To cover their debt, more than half of respondents said they were cutting spending on non-essential items, 43% reported reducing spending on certain basic needs, and 26% said they were considering taking on additional work.

So what can you do if you find yourself in a difficult financial situation? We would like to reaffirm our commitment to the hundreds of Canadian homeowners we help every year consolidate high-interest credit card and other debts into one affordable mortgage payment, freeing up additional funds for everyday expenses. This is especially important today, at a time of rising balances on expensive credit cards and lines of credit, and amid the sharp increase in the cost of living.

If your current mortgage has a low interest rate and it does not make sense to break it before the end of the term, we can offer home equity lines of credit (HELOCs) or second-position mortgages to pay off expensive debts or to meet other financial needs.

Now let us turn to the good news — the signs that Canadians still have both the financial capacity and the interest to invest in real estate.

According to a new Royal LePage survey, more than a quarter of Canadians plan to purchase an investment property within the next five years. The survey, conducted by Leger and released on May 25, found that 26% of respondents said they were likely to buy an investment property within five years. Eleven percent of Canadians already own an investment property, and just over half of them said they plan to purchase another one within the next five years. “We know Canadians place a high value on home ownership — and it is clear that real estate remains a desired way to build wealth over time,” said Phil Soper, President and CEO of Royal LePage.

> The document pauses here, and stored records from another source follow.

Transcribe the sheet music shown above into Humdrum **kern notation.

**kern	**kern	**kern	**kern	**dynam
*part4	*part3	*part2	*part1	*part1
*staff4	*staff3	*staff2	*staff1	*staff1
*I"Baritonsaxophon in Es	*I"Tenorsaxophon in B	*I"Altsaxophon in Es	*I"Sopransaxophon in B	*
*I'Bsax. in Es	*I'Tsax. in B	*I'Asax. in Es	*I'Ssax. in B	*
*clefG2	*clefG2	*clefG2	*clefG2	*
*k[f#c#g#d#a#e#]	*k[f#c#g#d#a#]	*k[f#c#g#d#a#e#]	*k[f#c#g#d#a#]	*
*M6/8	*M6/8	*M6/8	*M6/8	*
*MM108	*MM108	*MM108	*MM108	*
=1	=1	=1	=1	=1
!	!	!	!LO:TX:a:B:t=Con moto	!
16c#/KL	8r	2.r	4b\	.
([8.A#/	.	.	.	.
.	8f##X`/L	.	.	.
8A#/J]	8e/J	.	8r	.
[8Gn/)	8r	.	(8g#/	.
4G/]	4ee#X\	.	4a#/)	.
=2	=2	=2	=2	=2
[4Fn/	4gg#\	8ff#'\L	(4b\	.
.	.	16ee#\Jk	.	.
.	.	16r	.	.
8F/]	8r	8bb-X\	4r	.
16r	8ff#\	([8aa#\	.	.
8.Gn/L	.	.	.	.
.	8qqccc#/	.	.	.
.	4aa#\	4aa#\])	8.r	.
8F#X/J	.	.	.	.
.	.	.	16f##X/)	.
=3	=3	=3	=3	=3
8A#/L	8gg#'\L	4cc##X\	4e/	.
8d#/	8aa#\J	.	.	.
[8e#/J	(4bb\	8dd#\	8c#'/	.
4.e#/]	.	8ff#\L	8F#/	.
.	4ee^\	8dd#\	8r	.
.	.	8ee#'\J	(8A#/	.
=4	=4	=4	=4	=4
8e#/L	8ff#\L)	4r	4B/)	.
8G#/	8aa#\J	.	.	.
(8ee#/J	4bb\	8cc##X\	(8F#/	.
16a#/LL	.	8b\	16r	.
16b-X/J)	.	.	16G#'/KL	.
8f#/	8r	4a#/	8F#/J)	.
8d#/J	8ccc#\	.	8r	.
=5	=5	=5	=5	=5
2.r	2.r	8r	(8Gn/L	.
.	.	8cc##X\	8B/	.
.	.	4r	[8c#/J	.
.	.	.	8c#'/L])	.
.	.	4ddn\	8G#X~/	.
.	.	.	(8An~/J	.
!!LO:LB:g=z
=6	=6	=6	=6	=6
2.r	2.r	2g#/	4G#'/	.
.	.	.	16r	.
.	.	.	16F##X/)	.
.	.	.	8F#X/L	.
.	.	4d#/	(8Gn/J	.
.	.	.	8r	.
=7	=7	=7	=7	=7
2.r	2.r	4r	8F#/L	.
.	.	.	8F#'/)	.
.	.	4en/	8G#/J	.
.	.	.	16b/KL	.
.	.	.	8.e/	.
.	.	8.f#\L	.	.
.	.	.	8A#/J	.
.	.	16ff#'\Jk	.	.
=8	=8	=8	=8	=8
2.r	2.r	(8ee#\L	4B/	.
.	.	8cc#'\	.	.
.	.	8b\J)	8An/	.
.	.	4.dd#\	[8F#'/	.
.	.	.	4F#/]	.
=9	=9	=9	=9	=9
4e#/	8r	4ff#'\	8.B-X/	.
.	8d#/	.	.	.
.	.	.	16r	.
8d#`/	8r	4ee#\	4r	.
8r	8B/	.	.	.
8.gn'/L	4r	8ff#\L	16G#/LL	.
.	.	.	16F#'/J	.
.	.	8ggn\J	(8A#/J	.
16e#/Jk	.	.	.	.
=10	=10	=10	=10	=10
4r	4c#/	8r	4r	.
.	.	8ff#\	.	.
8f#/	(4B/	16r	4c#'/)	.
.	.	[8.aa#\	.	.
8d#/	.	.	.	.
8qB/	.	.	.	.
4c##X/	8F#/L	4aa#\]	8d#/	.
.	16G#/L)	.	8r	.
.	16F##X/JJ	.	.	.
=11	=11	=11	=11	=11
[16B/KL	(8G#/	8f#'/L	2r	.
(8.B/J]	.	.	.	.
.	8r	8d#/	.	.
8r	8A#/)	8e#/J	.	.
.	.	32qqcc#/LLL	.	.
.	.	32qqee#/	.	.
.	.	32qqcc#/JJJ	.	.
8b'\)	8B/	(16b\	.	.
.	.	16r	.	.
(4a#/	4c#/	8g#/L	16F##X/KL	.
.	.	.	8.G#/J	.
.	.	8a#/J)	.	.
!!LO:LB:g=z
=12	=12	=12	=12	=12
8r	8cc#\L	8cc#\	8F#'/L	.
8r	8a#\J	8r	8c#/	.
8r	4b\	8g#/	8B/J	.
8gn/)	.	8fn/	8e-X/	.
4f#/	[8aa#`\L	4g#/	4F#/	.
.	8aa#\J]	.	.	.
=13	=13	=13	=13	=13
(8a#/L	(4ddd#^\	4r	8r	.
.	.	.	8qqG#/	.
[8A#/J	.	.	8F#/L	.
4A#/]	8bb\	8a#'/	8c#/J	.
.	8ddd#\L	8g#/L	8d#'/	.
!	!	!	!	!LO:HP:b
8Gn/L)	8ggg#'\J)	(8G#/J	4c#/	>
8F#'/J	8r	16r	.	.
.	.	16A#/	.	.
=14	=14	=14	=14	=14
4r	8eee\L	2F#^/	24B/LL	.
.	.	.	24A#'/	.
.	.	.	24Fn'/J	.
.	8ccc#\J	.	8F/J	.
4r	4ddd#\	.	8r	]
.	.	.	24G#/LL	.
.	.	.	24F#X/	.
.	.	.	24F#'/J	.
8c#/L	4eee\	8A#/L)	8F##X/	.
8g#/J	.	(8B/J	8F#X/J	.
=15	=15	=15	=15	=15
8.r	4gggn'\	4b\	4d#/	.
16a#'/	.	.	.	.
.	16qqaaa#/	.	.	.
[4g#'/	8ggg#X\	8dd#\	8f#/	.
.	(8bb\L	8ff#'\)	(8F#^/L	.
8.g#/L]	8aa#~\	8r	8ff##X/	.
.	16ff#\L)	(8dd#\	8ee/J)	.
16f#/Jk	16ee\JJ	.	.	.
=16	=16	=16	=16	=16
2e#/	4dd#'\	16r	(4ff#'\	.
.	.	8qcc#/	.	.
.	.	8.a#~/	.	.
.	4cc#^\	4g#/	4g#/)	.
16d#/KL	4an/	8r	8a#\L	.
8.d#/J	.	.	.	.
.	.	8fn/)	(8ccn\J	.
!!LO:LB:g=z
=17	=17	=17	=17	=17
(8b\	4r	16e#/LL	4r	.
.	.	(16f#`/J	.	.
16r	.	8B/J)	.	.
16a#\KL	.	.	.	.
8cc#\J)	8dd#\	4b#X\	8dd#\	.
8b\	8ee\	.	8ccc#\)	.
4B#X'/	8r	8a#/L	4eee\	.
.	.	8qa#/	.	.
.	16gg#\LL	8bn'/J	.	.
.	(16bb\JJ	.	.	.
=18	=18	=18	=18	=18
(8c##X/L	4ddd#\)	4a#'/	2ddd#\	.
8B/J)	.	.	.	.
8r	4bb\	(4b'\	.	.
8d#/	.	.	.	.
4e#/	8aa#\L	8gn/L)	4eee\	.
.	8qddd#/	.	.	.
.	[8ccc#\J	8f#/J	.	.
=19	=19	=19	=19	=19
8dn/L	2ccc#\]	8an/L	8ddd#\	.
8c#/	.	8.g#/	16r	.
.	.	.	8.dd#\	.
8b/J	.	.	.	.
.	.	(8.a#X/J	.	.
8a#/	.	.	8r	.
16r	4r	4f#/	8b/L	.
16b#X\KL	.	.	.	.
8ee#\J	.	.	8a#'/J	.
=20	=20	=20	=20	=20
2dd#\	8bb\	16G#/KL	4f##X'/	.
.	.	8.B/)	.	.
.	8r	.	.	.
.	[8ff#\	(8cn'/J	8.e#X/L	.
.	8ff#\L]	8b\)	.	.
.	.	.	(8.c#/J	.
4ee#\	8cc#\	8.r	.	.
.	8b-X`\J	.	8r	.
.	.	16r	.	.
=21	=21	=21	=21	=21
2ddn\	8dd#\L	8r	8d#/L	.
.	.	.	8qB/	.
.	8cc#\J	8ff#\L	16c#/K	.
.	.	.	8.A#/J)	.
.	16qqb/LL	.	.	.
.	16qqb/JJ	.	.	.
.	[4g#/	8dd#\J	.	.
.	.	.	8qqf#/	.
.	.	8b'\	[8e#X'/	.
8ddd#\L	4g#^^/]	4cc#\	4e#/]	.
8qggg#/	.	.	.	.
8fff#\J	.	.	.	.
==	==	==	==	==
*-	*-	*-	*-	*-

Still, higher interest rates appear to be weighing on people’s views of investment real estate. Just under one third of investors said they had considered selling one or more of their properties because of higher interest rates. Younger investors under the age of 35 were the most likely to consider doing so, at 54%.

Young Canadians still want to begin investing in real estate, despite the well-known challenges: high prices, elevated interest rates, and limited supply.

According to the survey, younger investors aged 18 to 34 were more likely than those aged 35 and older to own more than one investment property. The survey also found that 15% of investors do not own their primary residence, and the majority of them fall within the 18-to-34 age group. “Despite the challenges of low supply and higher mortgage rates, young people today are the most likely to make real estate investment part of their future financial plans,” Soper said. “In fact, the survey results suggest that many of them are prioritizing the purchase of an investment property over ownership of a primary residence.”

The most popular type of investment property is the detached single-family home, owned by 44% of investors. Condominiums rank second at 37%, followed by townhouses at 11%.

The potential for long-term appreciation in property value was the top priority for 69% of investors. Positive monthly cash flow and low maintenance costs followed.

Almost half of investors, 44%, said their investment property is located outside the city where they live. Proximity to a post-secondary institution was an important purchase factor for 47% of investors.

Having analyzed the real estate and mortgage market for more than 20 years, we can say with confidence that here, as in any other business, there is no universal formula for getting rich quickly. Real estate investment is a serious process that can deliver excellent results over the long term, but you must be prepared for uncertain periods and have a sufficient financial cushion to withstand market turbulence.